(BRANO DI LETTURA)
Sono nelle nostre auto, fanno il lavoro sporco, sono gli specialisti in sala operatoria e ci tengono compagnia: robot come Pepper e Atlas sono diventati parte integrante della vita quotidiana.
Elon Musk non è mai stato modesto e ora promette che il suo nuovo robot renderà il mondo un posto migliore. Durante la presentazione del suo Tesla Bot non si è ben capito come farà, ma tendenzialmente ci fidiamo di chi costruisce auto a guida autonoma e vola nello spazio. I robot hanno un’importanza sempre maggiore nella nostra vita quotidiana, ma raramente hanno l’aspetto umano che ci ha affascinato (e spaventato) per decenni. Il corpo umano, infatti, non è particolarmente adatto ai compiti che i robot svolgono. Ma quando una macchina diventa un robot? E che aspetto hanno in realtà?

(DATI FORNITI)
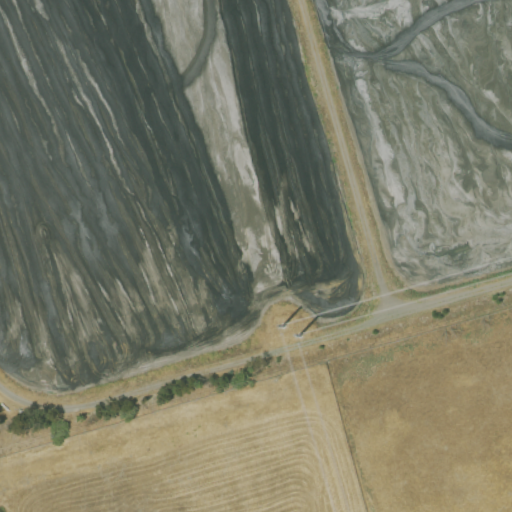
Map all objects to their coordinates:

--

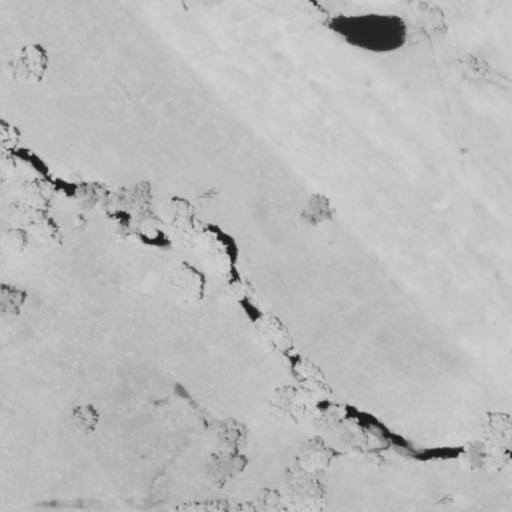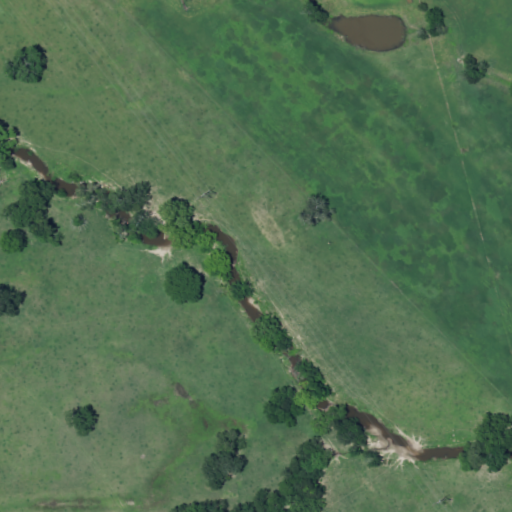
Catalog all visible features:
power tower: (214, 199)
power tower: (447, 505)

(COMPITO 1)
Traduci in inglese questa frase del brano sui robot: "Il corpo umano, infatti, non è particolarmente adatto ai compiti che i robot svolgono."
(COMPITO 2)
Elenca tutti i robot chiamati per nome nel brano sui robot.
(COMPITO 3)
Ricopia dal brano sui robot il passo che inizia con le parole "Elon Musk non" e termina con "hanno in realtà?".

(RISPOSTA 1)
The human body, in fact, is not particularly suited to the tasks that robots perform.

(RISPOSTA 2)
Pepper
Atlas
Tesla Bot

(RISPOSTA 3)
Elon Musk non è mai stato modesto e ora promette che il suo nuovo robot renderà il mondo un posto migliore. Durante la presentazione del suo Tesla Bot non si è ben capito come farà, ma tendenzialmente ci fidiamo di chi costruisce auto a guida autonoma e vola nello spazio. I robot hanno un’importanza sempre maggiore nella nostra vita quotidiana, ma raramente hanno l’aspetto umano che ci ha affascinato (e spaventato) per decenni. Il corpo umano, infatti, non è particolarmente adatto ai compiti che i robot svolgono. Ma quando una macchina diventa un robot? E che aspetto hanno in realtà?